Starting at the line that contains "Account eingeloggt sind, können" and ending at the line that contains "wir als Anbieter", the lines below are to be given again exactly, with nothing added.

- - -

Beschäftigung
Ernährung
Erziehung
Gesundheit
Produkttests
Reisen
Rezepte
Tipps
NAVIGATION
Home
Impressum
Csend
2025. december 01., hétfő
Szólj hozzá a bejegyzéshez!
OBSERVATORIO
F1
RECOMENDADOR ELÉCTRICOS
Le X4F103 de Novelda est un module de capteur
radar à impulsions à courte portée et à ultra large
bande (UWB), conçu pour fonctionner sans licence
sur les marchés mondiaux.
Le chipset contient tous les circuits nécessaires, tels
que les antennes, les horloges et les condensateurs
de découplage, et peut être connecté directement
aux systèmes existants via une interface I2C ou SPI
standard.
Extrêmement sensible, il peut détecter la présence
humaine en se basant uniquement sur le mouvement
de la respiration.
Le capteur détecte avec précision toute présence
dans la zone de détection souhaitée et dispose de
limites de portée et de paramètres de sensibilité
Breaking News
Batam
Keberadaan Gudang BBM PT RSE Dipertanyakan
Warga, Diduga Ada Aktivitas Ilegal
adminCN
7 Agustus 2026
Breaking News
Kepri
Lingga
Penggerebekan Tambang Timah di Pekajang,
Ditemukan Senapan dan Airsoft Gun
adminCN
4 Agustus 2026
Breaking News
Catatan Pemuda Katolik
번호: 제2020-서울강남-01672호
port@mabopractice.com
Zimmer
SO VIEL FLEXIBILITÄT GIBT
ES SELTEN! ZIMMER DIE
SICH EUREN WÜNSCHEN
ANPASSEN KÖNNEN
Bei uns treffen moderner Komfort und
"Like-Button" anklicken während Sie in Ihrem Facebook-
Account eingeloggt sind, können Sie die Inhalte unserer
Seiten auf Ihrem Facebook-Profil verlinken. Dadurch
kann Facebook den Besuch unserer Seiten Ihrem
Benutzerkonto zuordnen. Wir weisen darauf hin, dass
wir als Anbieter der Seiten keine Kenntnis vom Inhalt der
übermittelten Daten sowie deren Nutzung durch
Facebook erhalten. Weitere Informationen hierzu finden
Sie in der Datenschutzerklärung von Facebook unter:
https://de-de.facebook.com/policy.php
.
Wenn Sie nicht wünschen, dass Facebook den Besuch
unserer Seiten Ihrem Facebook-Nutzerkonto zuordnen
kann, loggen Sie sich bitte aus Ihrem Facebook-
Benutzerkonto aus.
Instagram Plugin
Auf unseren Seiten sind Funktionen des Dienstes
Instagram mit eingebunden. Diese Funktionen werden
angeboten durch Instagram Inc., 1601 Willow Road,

- - -

Response –
Account eingeloggt sind, können Sie die Inhalte unserer
Seiten auf Ihrem Facebook-Profil verlinken. Dadurch
kann Facebook den Besuch unserer Seiten Ihrem
Benutzerkonto zuordnen. Wir weisen darauf hin, dass
wir als Anbieter der Seiten keine Kenntnis vom Inhalt der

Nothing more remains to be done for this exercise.